About the lab
We are the lab of Michael DeWeese at UC Berkeley. Our interests fall into three rough categories:
Nonequilibrium statistical mechanics. Understanding and designing biomolecules and molecular-scale machines will ultimately require deep understanding of statistical mechanics far from equilibrium, and recent years have brought major breakthroughs in that direction.
To that end, we're working on work-energy theorems for active matter and optimal control protocols for fluctuating systems, often bringing in techniques from control theory and Riemannian geometry. Lab members in the statistical physics sector include Adam Frim and Adrianne Zhong.
Machine learning theory. Deep neural networks have enabled technological wonders from machine translation to image generation, but, remarkably, nobody has a principled understanding of how they work and what they can do. To fill this gap, we're working on developing first-principles theoretical understanding of neural nets and related machine learning methods, often finding use for tools and concepts from statistical physics. We're also interested in sampling algorithms. Lab members in the ML contingent include Jamie Simon and Dhruva Karkada.
Systems neuroscience. Despite the wealth of neural data acquired in recent years, our real understanding of how the brain works remains rudimentary. To make progress towards this understanding, we develop biologically-plausible algorithms to model sensory processing and other forms of computation. Our theories typically rely on coding principles, such as maximizing sparseness or information flow, similar to familiar concepts from physics like minimizing free energy or maximizing entropy. Our models are designed to clarify the computational roles of different neural populations and to provide specific, falsifiable experimental predictions about the structure and activity patterns in biological neural networks. Lab members in the neuroscience regiment include Andrew Ligeralde and Eduardo Sandoval.

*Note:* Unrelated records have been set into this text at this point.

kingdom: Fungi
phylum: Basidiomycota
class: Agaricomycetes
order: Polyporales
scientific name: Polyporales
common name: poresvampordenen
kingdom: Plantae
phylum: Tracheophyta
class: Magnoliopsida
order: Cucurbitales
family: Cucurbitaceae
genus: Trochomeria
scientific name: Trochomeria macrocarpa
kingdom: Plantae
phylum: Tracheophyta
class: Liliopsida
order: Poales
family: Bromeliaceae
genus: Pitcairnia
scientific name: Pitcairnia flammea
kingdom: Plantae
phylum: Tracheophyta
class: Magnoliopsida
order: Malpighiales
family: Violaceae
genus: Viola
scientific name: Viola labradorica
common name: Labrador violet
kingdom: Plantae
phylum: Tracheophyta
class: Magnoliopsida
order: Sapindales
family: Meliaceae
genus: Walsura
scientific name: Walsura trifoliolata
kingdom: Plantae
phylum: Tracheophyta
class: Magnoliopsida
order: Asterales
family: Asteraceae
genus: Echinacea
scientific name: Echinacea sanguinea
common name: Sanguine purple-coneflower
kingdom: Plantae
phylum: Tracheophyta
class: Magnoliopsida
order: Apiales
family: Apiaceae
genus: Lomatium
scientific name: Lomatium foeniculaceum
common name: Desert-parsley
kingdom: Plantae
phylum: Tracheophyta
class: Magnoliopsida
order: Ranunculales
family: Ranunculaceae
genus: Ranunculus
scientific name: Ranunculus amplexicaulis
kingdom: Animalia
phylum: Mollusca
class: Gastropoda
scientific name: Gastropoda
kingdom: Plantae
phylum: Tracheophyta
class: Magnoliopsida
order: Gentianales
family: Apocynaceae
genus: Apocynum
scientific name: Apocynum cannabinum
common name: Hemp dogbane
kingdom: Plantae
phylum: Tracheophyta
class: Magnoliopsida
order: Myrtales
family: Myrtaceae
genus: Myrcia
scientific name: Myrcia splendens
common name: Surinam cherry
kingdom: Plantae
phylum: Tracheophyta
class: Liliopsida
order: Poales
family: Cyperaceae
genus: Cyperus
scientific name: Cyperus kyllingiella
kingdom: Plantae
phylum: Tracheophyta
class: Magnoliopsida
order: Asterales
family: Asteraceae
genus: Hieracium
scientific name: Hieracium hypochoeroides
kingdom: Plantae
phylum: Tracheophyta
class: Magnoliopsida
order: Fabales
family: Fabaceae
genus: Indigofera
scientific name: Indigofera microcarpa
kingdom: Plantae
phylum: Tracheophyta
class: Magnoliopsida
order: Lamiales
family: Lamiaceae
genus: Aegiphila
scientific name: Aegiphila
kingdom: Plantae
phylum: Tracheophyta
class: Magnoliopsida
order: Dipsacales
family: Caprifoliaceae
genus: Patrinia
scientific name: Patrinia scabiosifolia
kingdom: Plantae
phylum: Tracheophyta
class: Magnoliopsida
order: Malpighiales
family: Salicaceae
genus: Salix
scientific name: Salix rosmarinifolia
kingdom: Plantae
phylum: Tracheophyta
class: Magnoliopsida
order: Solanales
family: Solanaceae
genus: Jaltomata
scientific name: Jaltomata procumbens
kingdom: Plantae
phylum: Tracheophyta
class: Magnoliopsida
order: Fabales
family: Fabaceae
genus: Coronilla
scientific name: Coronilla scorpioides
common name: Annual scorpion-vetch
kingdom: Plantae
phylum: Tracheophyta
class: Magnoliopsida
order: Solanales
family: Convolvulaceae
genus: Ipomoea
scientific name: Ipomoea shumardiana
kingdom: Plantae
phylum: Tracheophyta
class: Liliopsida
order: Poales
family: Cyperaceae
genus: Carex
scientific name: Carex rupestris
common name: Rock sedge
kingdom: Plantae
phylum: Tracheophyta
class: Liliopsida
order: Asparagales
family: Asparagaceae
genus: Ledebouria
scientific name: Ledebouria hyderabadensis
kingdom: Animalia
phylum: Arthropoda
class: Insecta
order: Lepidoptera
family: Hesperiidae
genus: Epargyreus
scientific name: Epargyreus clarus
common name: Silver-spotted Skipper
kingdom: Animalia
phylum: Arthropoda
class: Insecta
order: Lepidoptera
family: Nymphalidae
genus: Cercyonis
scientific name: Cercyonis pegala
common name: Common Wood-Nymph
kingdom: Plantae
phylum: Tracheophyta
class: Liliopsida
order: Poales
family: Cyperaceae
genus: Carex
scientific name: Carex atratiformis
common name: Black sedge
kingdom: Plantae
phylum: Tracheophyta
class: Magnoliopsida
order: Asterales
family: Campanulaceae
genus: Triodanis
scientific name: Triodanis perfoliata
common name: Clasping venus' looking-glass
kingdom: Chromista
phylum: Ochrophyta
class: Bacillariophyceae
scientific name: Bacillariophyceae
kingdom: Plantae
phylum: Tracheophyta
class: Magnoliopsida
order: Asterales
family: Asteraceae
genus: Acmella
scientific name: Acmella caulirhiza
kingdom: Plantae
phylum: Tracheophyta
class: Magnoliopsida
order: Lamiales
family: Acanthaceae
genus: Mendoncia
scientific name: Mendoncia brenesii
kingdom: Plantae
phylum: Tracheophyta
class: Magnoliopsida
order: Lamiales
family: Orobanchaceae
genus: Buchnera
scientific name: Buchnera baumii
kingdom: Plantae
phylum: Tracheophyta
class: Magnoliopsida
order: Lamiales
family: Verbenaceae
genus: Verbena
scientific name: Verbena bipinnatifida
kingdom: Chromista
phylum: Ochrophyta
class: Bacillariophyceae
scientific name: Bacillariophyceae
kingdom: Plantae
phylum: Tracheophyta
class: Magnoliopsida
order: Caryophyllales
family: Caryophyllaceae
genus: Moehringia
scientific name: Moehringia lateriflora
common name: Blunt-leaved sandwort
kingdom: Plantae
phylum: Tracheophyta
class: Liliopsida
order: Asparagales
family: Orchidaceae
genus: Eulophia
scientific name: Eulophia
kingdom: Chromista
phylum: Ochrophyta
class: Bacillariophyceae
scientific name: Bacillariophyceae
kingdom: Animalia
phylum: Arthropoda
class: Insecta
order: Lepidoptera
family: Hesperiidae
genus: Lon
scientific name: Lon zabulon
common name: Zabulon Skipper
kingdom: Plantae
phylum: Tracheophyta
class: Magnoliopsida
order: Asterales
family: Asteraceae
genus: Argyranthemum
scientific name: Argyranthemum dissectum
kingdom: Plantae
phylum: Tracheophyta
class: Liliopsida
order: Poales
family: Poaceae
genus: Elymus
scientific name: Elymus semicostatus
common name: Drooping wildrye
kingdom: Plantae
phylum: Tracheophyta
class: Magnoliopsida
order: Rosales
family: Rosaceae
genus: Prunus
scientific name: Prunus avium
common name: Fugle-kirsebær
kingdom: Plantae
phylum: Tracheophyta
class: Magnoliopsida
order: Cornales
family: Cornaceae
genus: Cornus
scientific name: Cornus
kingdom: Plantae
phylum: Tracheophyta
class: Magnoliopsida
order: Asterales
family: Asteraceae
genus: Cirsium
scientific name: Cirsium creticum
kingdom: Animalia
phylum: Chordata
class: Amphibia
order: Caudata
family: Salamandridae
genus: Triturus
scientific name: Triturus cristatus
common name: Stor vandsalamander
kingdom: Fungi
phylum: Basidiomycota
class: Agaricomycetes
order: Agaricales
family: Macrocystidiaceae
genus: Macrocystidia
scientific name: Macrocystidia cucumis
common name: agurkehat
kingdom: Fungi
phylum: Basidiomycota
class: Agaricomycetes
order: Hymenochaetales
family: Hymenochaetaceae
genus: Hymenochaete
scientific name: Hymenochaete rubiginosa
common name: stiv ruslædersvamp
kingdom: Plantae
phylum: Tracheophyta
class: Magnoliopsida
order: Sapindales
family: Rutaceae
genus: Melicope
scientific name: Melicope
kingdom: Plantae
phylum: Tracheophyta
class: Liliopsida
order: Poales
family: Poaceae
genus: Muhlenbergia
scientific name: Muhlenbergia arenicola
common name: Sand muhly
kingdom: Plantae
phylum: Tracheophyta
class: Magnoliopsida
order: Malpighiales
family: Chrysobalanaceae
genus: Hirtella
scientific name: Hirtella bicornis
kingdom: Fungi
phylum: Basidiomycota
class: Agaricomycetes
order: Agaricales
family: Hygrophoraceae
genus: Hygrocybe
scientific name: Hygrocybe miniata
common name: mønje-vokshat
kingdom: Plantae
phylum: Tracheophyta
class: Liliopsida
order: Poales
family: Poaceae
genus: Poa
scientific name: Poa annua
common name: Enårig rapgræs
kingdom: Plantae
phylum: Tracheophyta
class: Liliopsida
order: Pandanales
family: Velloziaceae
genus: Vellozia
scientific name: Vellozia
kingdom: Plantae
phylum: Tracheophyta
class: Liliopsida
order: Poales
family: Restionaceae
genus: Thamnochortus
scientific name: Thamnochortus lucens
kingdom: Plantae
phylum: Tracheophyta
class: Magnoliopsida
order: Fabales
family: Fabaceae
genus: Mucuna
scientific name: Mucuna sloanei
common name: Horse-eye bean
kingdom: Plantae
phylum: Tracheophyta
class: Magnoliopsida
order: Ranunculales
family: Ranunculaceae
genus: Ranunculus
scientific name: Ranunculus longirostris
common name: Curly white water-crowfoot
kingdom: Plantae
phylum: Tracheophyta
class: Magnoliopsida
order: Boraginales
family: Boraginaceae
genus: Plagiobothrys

Reverse engineering the neural tangent kernel
A first-principles method for the design of fully-connected architectures
Much of our understanding of artificial neural networks stems from the fact that, in the infinite-width limit, they turn out to be equivalent to a class of simple models called kernel regression. Given a wide network architecture, it's well-known how to find the equivalent kernel method, allowing us to study popular models in the infinite-width limit. We invert this mapping for fully-connected nets (FCNs), allowing one to start from a desired rotation-invariant kernel and design a network (i.e. choose an activation function) to achieve it. Remarkably, achieving any such kernel requires only one hidden layer, raising questions about conventional wisdom on the benefits of depth. This allows surprising experiments, like designing a 1HL FCN that trains and generalizes like a deep ReLU FCN. This ability to design nets with desired kernels is a step towards deriving good net architectures from first principles, a longtime dream of the field of machine learning.